Trecho do documento:
Por que em Brasília? Porque a autoridade pública também precisa de um grau mínimo de proteção institucional e seria muito ruim se ela estivesse sujeita a responder uma ação em Campo Grande, ou uma ação no Oiapoque, outra ação no Recife. Para evitar essa dispersão, você concentra em uma vara, mas de primeiro grau. Teria um juiz titular para cada uma, escolhido pelo Supremo e da decisão de cada uma dessas varas caberia recurso para o Supremo, de modo que o Supremo continuaria dando a última palavra e sairia desse fronte inóspito, que ele tem dificuldade de fazer, de conduzir o processo, ouvir testemunha, fazer perícia, que atravanca a agenda do Supremo.
Tramita no Supremo um recurso da Defensoria Pública de São Paulo questionando um artigo da Lei de Tóxicos que define como crime o uso de entorpecentes para consumo pessoal. A Defensoria pede que um cidadão não seja punido por portar drogas para consumo próprio. O sr. tem opinião a respeito?
Tenho. A minha opinião é uma opinião institucional e de política pública. Primeiro lugar, talvez faça a diferença o tipo de droga.

Tarefa do exercício A: Por favor, transcreva sem nenhuma alteração as linhas dos registros que vão da linha com "collectors: J. M." até a linha com "collection date as typed: 08 Sep 1933", incluindo as duas.

Dados brutos:
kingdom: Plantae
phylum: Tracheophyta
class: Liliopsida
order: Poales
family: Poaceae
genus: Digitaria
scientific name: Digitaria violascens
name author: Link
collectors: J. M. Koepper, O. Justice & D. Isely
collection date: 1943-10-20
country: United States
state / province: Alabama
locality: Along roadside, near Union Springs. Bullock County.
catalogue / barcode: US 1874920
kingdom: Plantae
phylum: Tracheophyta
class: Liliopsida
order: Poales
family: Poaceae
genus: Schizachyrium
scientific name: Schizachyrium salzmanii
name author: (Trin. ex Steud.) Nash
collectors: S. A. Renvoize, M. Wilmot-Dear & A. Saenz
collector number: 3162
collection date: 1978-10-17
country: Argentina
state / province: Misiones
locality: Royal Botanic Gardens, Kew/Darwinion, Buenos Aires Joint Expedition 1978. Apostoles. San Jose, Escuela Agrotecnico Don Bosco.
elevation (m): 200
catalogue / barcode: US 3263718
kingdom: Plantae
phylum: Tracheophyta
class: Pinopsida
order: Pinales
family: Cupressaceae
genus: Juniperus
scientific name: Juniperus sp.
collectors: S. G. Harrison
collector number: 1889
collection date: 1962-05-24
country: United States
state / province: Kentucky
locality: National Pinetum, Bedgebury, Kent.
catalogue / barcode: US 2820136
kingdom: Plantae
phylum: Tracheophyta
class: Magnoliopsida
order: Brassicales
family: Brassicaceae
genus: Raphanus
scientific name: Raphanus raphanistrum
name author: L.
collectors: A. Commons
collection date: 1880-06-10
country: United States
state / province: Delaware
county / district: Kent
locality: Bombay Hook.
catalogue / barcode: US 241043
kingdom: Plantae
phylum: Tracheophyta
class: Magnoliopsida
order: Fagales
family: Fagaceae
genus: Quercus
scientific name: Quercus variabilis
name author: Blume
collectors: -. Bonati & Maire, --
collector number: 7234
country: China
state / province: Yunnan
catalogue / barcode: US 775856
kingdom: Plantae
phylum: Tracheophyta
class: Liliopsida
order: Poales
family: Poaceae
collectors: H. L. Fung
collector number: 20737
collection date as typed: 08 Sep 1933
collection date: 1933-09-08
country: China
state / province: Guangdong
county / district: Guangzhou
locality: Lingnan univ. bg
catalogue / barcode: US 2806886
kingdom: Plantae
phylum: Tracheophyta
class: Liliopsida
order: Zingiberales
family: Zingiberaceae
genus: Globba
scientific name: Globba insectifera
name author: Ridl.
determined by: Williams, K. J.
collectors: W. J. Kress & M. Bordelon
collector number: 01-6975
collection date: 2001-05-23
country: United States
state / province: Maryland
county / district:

Tarefa do exercício B: Dê continuidade ao trecho da entrevista sobre o Supremo e a Lei de Tóxicos a partir da última frase apresentada.

Resposta esperada A:
collectors: J. M. Koepper, O. Justice & D. Isely
collection date: 1943-10-20
country: United States
state / province: Alabama
locality: Along roadside, near Union Springs. Bullock County.
catalogue / barcode: US 1874920
kingdom: Plantae
phylum: Tracheophyta
class: Liliopsida
order: Poales
family: Poaceae
genus: Schizachyrium
scientific name: Schizachyrium salzmanii
name author: (Trin. ex Steud.) Nash
collectors: S. A. Renvoize, M. Wilmot-Dear & A. Saenz
collector number: 3162
collection date: 1978-10-17
country: Argentina
state / province: Misiones
locality: Royal Botanic Gardens, Kew/Darwinion, Buenos Aires Joint Expedition 1978. Apostoles. San Jose, Escuela Agrotecnico Don Bosco.
elevation (m): 200
catalogue / barcode: US 3263718
kingdom: Plantae
phylum: Tracheophyta
class: Pinopsida
order: Pinales
family: Cupressaceae
genus: Juniperus
scientific name: Juniperus sp.
collectors: S. G. Harrison
collector number: 1889
collection date: 1962-05-24
country: United States
state / province: Kentucky
locality: National Pinetum, Bedgebury, Kent.
catalogue / barcode: US 2820136
kingdom: Plantae
phylum: Tracheophyta
class: Magnoliopsida
order: Brassicales
family: Brassicaceae
genus: Raphanus
scientific name: Raphanus raphanistrum
name author: L.
collectors: A. Commons
collection date: 1880-06-10
country: United States
state / province: Delaware
county / district: Kent
locality: Bombay Hook.
catalogue / barcode: US 241043
kingdom: Plantae
phylum: Tracheophyta
class: Magnoliopsida
order: Fagales
family: Fagaceae
genus: Quercus
scientific name: Quercus variabilis
name author: Blume
collectors: -. Bonati & Maire, --
collector number: 7234
country: China
state / province: Yunnan
catalogue / barcode: US 775856
kingdom: Plantae
phylum: Tracheophyta
class: Liliopsida
order: Poales
family: Poaceae
collectors: H. L. Fung
collector number: 20737
collection date as typed: 08 Sep 1933

Resposta esperada B:
Acho que a criminalização de drogas leves é uma má política pública. A criminalização da maconha é uma política pública equivocada. Não estou preocupado, quando falo isso, propriamente, com o consumidor. Não estou preocupado quanto de mal ela [a droga] faz. Estou preocupado com o impacto que o fato de esta atividade ser criminosa produz sobre as comunidades que são dominadas pelas pessoas que fazem o tráfico. Acho que seria uma política pública boa, ou pelo menos uma boa experiência que não produzirá nada pior do que o que a gente já tem, a descriminalização da maconha.
Essa experiência do Uruguai, por exemplo?
Essa experiência do Uruguai é um projeto piloto que a gente deve observar.
Sou do Rio de Janeiro. Há comunidades imensas no Rio, há centenas de milhares de pessoas no Rio que são reféns dos barões do tráfico. Pessoas que são oprimidas na sua liberdade de ir e vir. Pessoas que são oprimidas no direito de criar os seus filhos sem um ambiente em que o tráfico os coopte.
Descriminalizar uma droga considerada mais leve, como a maconha, resolveria o problema? O grande dinheiro dos barões do tráfico vem de outros tipos de drogas sintéticas mais complexas. Como resolver isso?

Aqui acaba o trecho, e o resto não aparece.